Selected passage:
Segment Open
Please tell me, since I encounter this exact situation almost every
week day.

> The eventual outcome of slowing down is stopping.


Really? One can not slow to a speed faster than not moving, and
maintain that speed?

--
Tom Sherman - Here, not there.
 
Ludmila Borgschatz-Thudpucker, MD wrote:
> "PeterD" <[email protected]> wrote in message
> news:[email protected]...
> >
> > Repeat after me: you cannot merge on the highway with your foot on the
> > brake. You have to be going the same speed, (or slightly faster) to
> > merge, if you slow down, (and then eventually stop) you can't merge.

>
> No, no, no. Here's how you merge. First, you MUST be talking on your
> hand-held cellphone. Follow the car ahead of you on the on-ramp as closely
> as possible. DO NOT, under ANY circumstances, even so much as glance into
> the lane into which you are about to merge. After all, you have the
> right-of-way, and cars already in the lane into which you and your
> bumper-to-bumper butt-buddies are merging are obligated to move to their
> left to let you in, regardless of whether it is safe to do so.
>
> This is the way it is done in Minneapolis-St. Paul, where a quiz on rules of
> the road actually found that a majority of respondents actually believe that
> through traffic is obligated to make way for merging traffic.


I've seen another tendency out there. The smaller vehicle yields to the
bigger one irrelevant of right or wrong. Very similar to the Law of the
Jungle. Which is why many people consider bigger vehicles a necessity
for survival.
 
[email protected] wrote:
> Speeding isn't necessarily dangerous - inattentive driving is. Speed
> makes the consequences of an accident worse, but it rarely causes
> accidents. Cops could prevent many more accidents if they stopped
> targeting speeders and started giving tickets to people who change
> lanes without signaling, drive in the left lane and don't move over for
> traffic behind them, prevent others from mergin in front of them, eat
> and drink while driving, talk on the phone, fiddle with the radio,
> etc., etc.
Segment Closed
Task set:
1. How would you translate this sentence from the discussion about merging into Spanish: "Speed makes the consequences of an accident worse, but it rarely causes accidents."
2. In the discussion about merging, what did a quiz on rules of the road in Minneapolis-St. Paul find?
3. Output the part of the discussion about merging starting at "I've seen another" and ending at "for survival.".

Dataset excerpt:
Segment Open
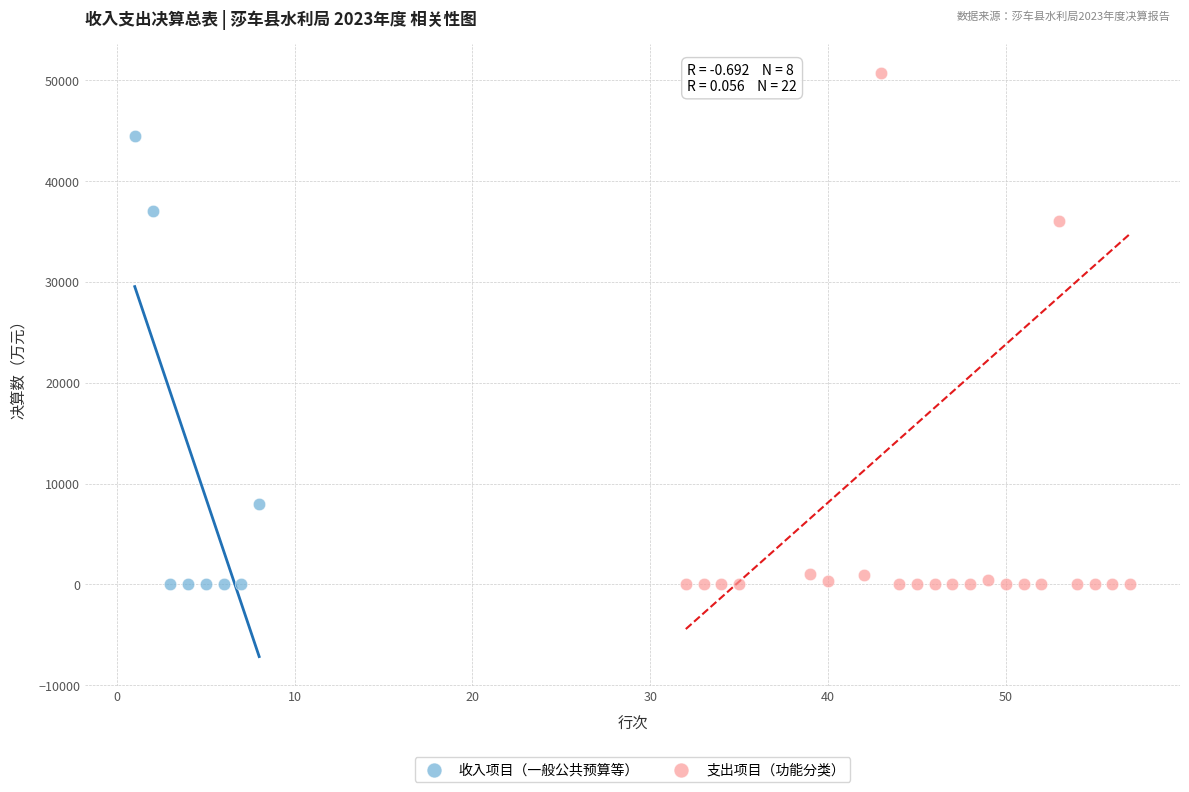

Which series contains the highest Y value?

支出项目（功能分类）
Segment Closed
Your responses:
1. La velocidad empeora las consecuencias de un accidente, pero rara vez causa accidentes.

2. A majority of respondents believe that through traffic is obligated to make way for merging traffic.

3.
I've seen another tendency out there. The smaller vehicle yields to the
bigger one irrelevant of right or wrong. Very similar to the Law of the
Jungle. Which is why many people consider bigger vehicles a necessity
for survival.